She almost wished she were Giuseppe. After all, it was people like that who counted with artists—more than their admirers.

When she left the studio a few moments later she found the Italian in the little entrance hall, before a table drawer which was divided into compartments. Into these he was putting away gloves; into one white gloves, into another tan, into another grey. A man must be rich and successful indeed to live in such beautiful order, she thought.

When she reached her own room after lunch, she looked about it with affection and compassion. She pulled down the shades, opened the window a little, and threw herself upon the bed, too tired to sit up and too much excited to sleep. Things she had scarcely noticed at the time came rushing through her mind: the dressing-gown thrown on a chair, the silver on the dressing-table, the spongy softness of the rose-coloured blankets the valet was smoothing on the bed, and those gloves in the table drawer. Evidently nothing ever came near Sebastian to tarnish his personal elegance. She had never known a man who lived like that.

Harry Gordon was rich, to be sure; he owned carriages and blooded horses, sleighs and guns, and he had his clothes made in Chicago. But his things stood out, and weren't a part of himself. His overcoats were harsh to touch, his hats were stiff. He was crude, like everyone else she knew. An upstanding young man, they called him at home, easy and masterful in his own town, but in a big city he took on a certain self-importance, as if he were afraid of being ignored in the crowd. She remembered just how Sebastian looked when he stood against the light in his heelless shoes and old velvet jacket. He would be equal to any situation in the world.
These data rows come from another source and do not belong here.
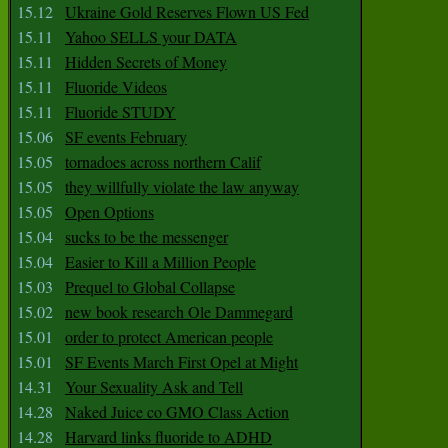
15.12
Ukraine Gold Reserves Flown US Fed
15.11
Yahoo SELLS your DATA
15.11
Hidden Secrets of Money
15.11
Fluoride Videos
15.11
Fluoride STUDY
15.06
SF events February
15.05
tornadoes across northern Calif
15.05
they willfully violate the law anyway
15.05
Open Options
15.04
sucks to be the messenger
15.04
Easier to Kill a Million People
15.03
Prequel to Global Collapse
15.02
new book research Ole Dammegard
15.01
order to protect American people
15.01
SF Events March First Opel at Might
14.31
Your Sexuality Ask and Tell
14.28
Naked Juice co GMO Class Action
14.28
Harvard links fluoride to ADHD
He had a simplicity that must come from having lived a great deal and mastered a great deal. If you brushed against his life ever so lightly it was like tapping on a deep bell; you felt all that you could not hear.

Chapter 7

 

It was settled that, for the present, Lucy should go to the studio every day when Sebastian was in town. In the morning she awoke with such lightness of heart that it seemed to her she had been drifting on a golden cloud all night. After she had lain still for a few moments to feel the physical pleasure of coming up out of sleep, she would run down a cold hallway and take her bath before the other occupants on her floor were stirring. When she entered the bakery downstairs, the savour of coffee was delightful to her. Mrs. Schneff served the early comers herself, in a blue gingham dress and a white apron. She asked Lucy "how come" she ate more breakfast now than she used to. Lucy laughed and told her she was making more money now. "Dat is goot," said the plump bakeress approvingly.

After breakfast Lucy went upstairs and put her room in order. She could never make her bed look so high and smooth as Giuseppe's, but that was because she had no box-springs, or blankets soft as fur.

The weather was miraculous, for January. She always started very early for Michigan Avenue, and had an hour or so to walk along the Lake front before she went into the Arts Building. There was very little ice in the water that January, and the blue floor of the Lake, wrinkled with gold, seemed to be the day itself, stretching before her unspent and beautiful. As she walked along, holding her muff against her cheek on the wind side, it was hard to believe there was anything in the world she could not have if she wanted it. The sharp air that blew off the water brought up all the fire of life in her; it was like drinking fire. She had to turn her back to it to catch her breath.

At ten o'clock she went into the studio and brought the freshness of the morning weather to a man who rose late and did not go abroad until noon. She warmed her hands at the coal grate while he finished his cigarette. If Sebastian had been slow in dressing, Giuseppe answered her knock, his dust-cloth on his arm, and hung up her coat, telling her that the maestro would be out subito, subito. He called her Signorina Lucia. After she and Sebastian set to work, Giuseppe went in to do the bedroom, leaving the door open a little so that he could listen.

One morning when Sebastian finished singing "It is enough … I am not better than my fathers," Lucy turned impulsively on her stool to look at him. She never allowed herself to make any comment (she knew he wouldn't like it), but often she had to make some bodily movement to break the tension. There in the doorway of the sleeping-chamber stood Giuseppe, his red hands crossed over his stomach, his head inclined, his sharp face and quick little eyes melted into repose and gravity. He caught up the laundry bag from behind the door, and pausing just a moment on the ball of his foot, looked Sebastian straight in the eye.